### Explore the material
A. Transcribe the article on the mental health consent bill between "The Senate Health" and "proceeded to ignore.", inclusive.
B. List every senator named in the article on the mental health consent bill, with the party and county shown for each.
C. Answer these questions from the article on the mental health consent bill:
(i) What was the Senate Health Committee's vote on the measure?
(ii) In what year did suicidality among young people reach its highest level in nearly 30 years?
(iii) To what age would the bill lower the age of consent for outpatient mental and behavioral health care?

### Extract
☆ ☆ ☆

A Senate panel approved legislation Thursday that would lower the age of consent for minors to seek outpatient mental and behavioral health care from 16 to 14 after hours of testimony, much of which had nothing to do with the bill at all.

The Senate Health Committee approved the measure in a 5-1 vote with Sen. Bob Singer (R-Ocean) abstaining. Sen. Owen Henry (R-Middlesex) was the only member to vote against the bill, which changes a single word in state law.

“The only change that we’re making to the existing law is lowering the age of access from 16-years-old to 14-years-old. Everything else in current law continues to exist without any change at all,” said Sen. Joe Vitale (D-Middlesex), a reminder many witnesses proceeded to ignore.

The bill is an effort to increase the availability of mental health services for young people, a demographic whose suicidality rose to its highest level in nearly 30 years in 2021. But it drew considerable opposition from critics who charged the state is seeking to cut them out of parenting.

The legislation’s supporters said it is needed both to address rising despair among youth and to provide an avenue for care to students whose parents are abusive or disinterested.

☆ ☆ ☆

### Records provided

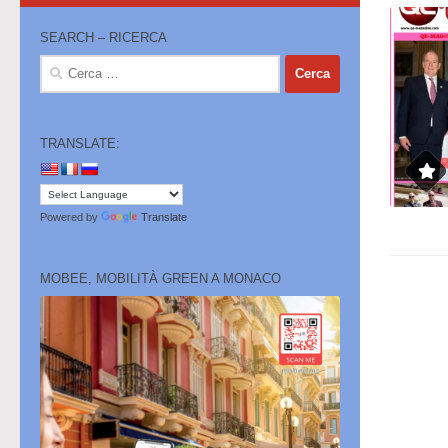
SEARCH – RICERCA
Ricerca
per:
TRANSLATE:
Powered by
Translate
MOBEE, MOBILITÀ GREEN A MONACO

☆ ☆ ☆

### Replies
A.
The Senate Health Committee approved the measure in a 5-1 vote with Sen. Bob Singer (R-Ocean) abstaining. Sen. Owen Henry (R-Middlesex) was the only member to vote against the bill, which changes a single word in state law.

“The only change that we’re making to the existing law is lowering the age of access from 16-years-old to 14-years-old. Everything else in current law continues to exist without any change at all,” said Sen. Joe Vitale (D-Middlesex), a reminder many witnesses proceeded to ignore.

B.
- Sen. Bob Singer (R-Ocean)
- Sen. Owen Henry (R-Middlesex)
- Sen. Joe Vitale (D-Middlesex)

C.
(i) 5-1
(ii) 2021
(iii) 14